De l’ombre à la lumière, Russell Crowe se transforme en boxeur

Quatre ans après UN HOMME D’EXCEPTION, Russell Crowe retrouvait le réalisateur Ron Howard pour retracer l’histoire du boxeur James J.Braddock, champion mondial poids lourd de boxe professionnelle de 1935 à 1937.
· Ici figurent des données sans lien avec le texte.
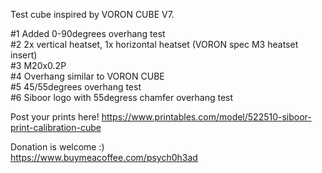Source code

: Test cube inspired by VORON CUBE V7.

#1 Added 0-90degrees overhang test  
#2 2x vertical heatset, 1x horizontal heatset (VORON spec M3 heatset insert)  
#3 M20x0.2P  
#4 Overhang similar to VORON CUBE  
#5 45/55degrees overhang test  
#6 Siboor logo with 55degress chamfer overhang test  

Post your prints here!
https://www.printables.com/model/522510-siboor-print-calibration-cube  

Donation is welcome :)  
https://www.buymeacoffee.com/psych0h3ad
Autrefois boxeur prometteur, Jim Braddock (Crwoe) s’est vu contraint d’abandonner la compétition après une série de défaites. Alors que l’Amérique sombre dans la Grande Dépression, Jim accepte n’importe quel petit boulot pour faire vivre sa femme Mae (Renée Zellweger) et leurs enfants. Il n’abandonne pourtant pas l’espoir de remonter un jour sur le ring. Grâce à une annulation de dernière minute, Jim est appelé à combattre le deuxième challenger mondial, et à la stupéfaction générale, il gagne au troisième round. Malgré son poids inférieur à celui de ses adversaires et des blessures répétées aux mains, il accumule les victoires. Portant les espoirs et les rêves des plus démunis, celui que l’on surnomme désormais « Cinderella Man » s’apprête à affronter Max Baer (Craig Bierko), le redoutable champion du monde qui a déjà tué deux hommes en combat…
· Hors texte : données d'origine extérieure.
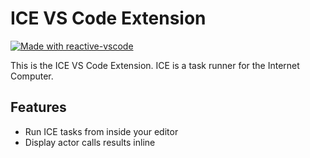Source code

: # ICE VS Code Extension

<a href="https://kermanx.github.io/reactive-vscode/" target="__blank"><img src="https://img.shields.io/badge/made_with-reactive--vscode-%23007ACC?style=flat&labelColor=%23229863"  alt="Made with reactive-vscode" /></a>

This is the ICE VS Code Extension. ICE is a task runner for the Internet Computer.

## Features

- Run ICE tasks from inside your editor
- Display actor calls results inline
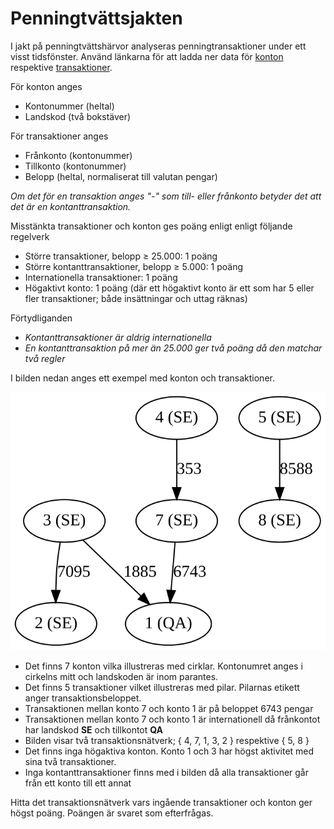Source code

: # Penningtvättsjakten

I jakt på penningtvättshärvor analyseras penningtransaktioner under ett visst tidsfönster. Använd länkarna för att ladda ner data för [konton](./accounts.csv) respektive [transaktioner](./transactions.csv). 

För konton anges 
* Kontonummer (heltal)
* Landskod (två bokstäver)

För transaktioner anges
* Frånkonto (kontonummer)
* Tillkonto (kontonummer)
* Belopp (heltal, normaliserat till valutan pengar)

*Om det för en transaktion anges "-" som till- eller frånkonto betyder det att det är en kontanttransaktion.*

Misstänkta transaktioner och konton ges poäng enligt enligt följande regelverk
 * Större transaktioner, belopp &GreaterEqual; 25.000: 1 poäng
 * Större kontanttransaktioner, belopp &GreaterEqual; 5.000: 1 poäng
 * Internationella transaktioner: 1 poäng
 * Högaktivt konto: 1 poäng (där ett högaktivt konto är ett som har 5 eller fler transaktioner; både insättningar och uttag räknas)
 
 Förtydliganden
 * *Kontanttransaktioner är aldrig internationella*
 * *En kontanttransaktion på mer än 25.000 ger två poäng då den matchar två regler*
 
I bilden nedan anges ett exempel med konton och transaktioner.

<img src="./simple-network.svg">

* Det finns 7 konton vilka illustreras med cirklar. Kontonumret anges i cirkelns mitt och landskoden är inom parantes.
* Det finns 5 transaktioner vilket illustreras med pilar. Pilarnas etikett anger transaktionsbeloppet.
* Transaktionen mellan konto 7 och konto 1 är på beloppet 6743 pengar
* Transaktionen mellan konto 7 och konto 1 är internationell då frånkontot har landskod **SE** och tillkontot **QA**
* Bilden visar två transaktionsnätverk; { 4, 7, 1, 3, 2 } respektive { 5, 8 }
* Det finns inga högaktiva konton. Konto 1 och 3 har högst aktivitet med sina två transaktioner.
* Inga kontanttransaktioner finns med i bilden då alla transaktioner går från ett konto till ett annat

Hitta det transaktionsnätverk vars ingående transaktioner och konton ger högst poäng. Poängen är svaret som efterfrågas.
Si DE L’OMBRE A LA LUMIERE reste un très beau film mélodramatique, il a aussi beaucoup déplu à cause du traitement qui est réservé ici à Max Baer. Apparaissant comme une brute impolie à l’écran, il a été démontré que l’homme était en réalité un homme respectable et respecté en dehors du ring. Ron Howard force donc le trait, ce qu’il a fait régulièrement tout au long de sa filmographie. Mais on peut tout de même se poser la question de sa pertinence ici. La nuance qui aurait été apporté à Baer pouvait largement renforcer la force d’un film par ailleurs très bien reconstitué.
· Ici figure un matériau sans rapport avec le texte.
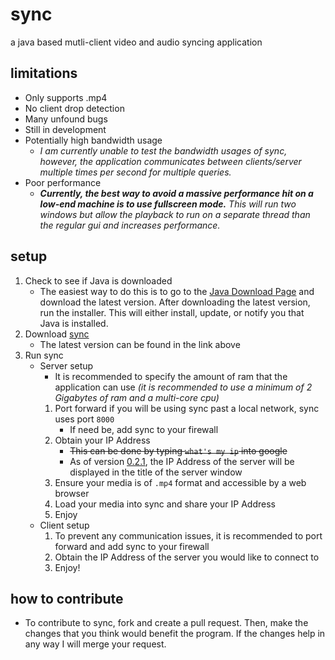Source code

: # sync
a java based mutli-client video and audio syncing application

## limitations
* Only supports .mp4
* No client drop detection
* Many unfound bugs
* Still in development
* Potentially high bandwidth usage
	* _I am currently unable to test the bandwidth usages of sync, however, the application communicates between clients/server multiple times per second for multiple queries._
* Poor performance
	* _**Currently, the best way to avoid a massive performance hit on a low-end machine is to use fullscreen mode.** This will run two windows but allow the playback to run on a separate thread than the regular gui and increases performance._

## setup
1. Check to see if Java is downloaded
	* The easiest way to do this is to go to the [Java Download Page](https://www.java.com/en/download/) and download the latest version. After downloading the latest version, run the installer. This will either install, update, or notify  you that Java is installed.
2. Download [sync](https://www.github.com/ajchili/sync/releases)
	* The latest version can be found in the link above
3. Run sync
	* Server setup
		* It is recommended to specify the amount of ram that the application can use _(it is recommended to use a minimum of 2 Gigabytes of ram and a multi-core cpu)_
		1. Port forward if you will be using sync past a local network, sync uses port `8000`
			* If need be, add sync to your firewall
		2. Obtain your IP Address
			* ~~This can be done by typing `what's my ip` into google~~
			* As of version [0.2.1](https://github.com/ajchili/sync/releases/tag/0.2.1), the IP Address of the server will be displayed in the title of the server window
		3. Ensure your media is of `.mp4` format and accessible by a web browser
		4. Load your media into sync and share your IP Address
		5. Enjoy
	* Client setup
		1. To prevent any communication issues, it is recommended to port forward and add sync to your firewall
		2. Obtain the IP Address of the server you would like to connect to
		3. Enjoy!

## how to contribute
* To contribute to sync, fork and create a pull request. Then, make the changes that you think would benefit the program. If the changes help in any way I will merge your request.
Quant à Russell Crowe, il est physiquement affuté et remarquablement concerné. C’est l’époque dorée

de sa carrière, rappelons-le. Il se documente énormément sur James Braddock et exécute un entraînement chargé pour se transformer en boxeur crédible. Il étudie également les expressions du champion au combat, ses attitudes, sa façon de laisser tomber les bras, de frapper. Plus fort, il s’entraîne comme Braddock à l’époque, sans les machines contemporaines ! Ce qui décuple sa puissance et son endurance, sans recourir à une masse artificielle. Le comédien avouera que cette préparation lui a forgé un mental d’acier et l’ai aidé à mieux comprendre le personnage. Il sera également prêt lors d’un tournage intense où Ron Howard préfère laisser place à une forme d’improvisation sur le ring pour que les combats paraissent plus réalistes.

Sorti à l’été 2005, DE L’OMBRE À LA LUMIERE ne sera pas un grand succès au box-office. Pour un budget de 88 millions de dollars, il ne rapportera que 108,5 millions. Le film marquera également l’ultime collaboration entre Crowe et Howard.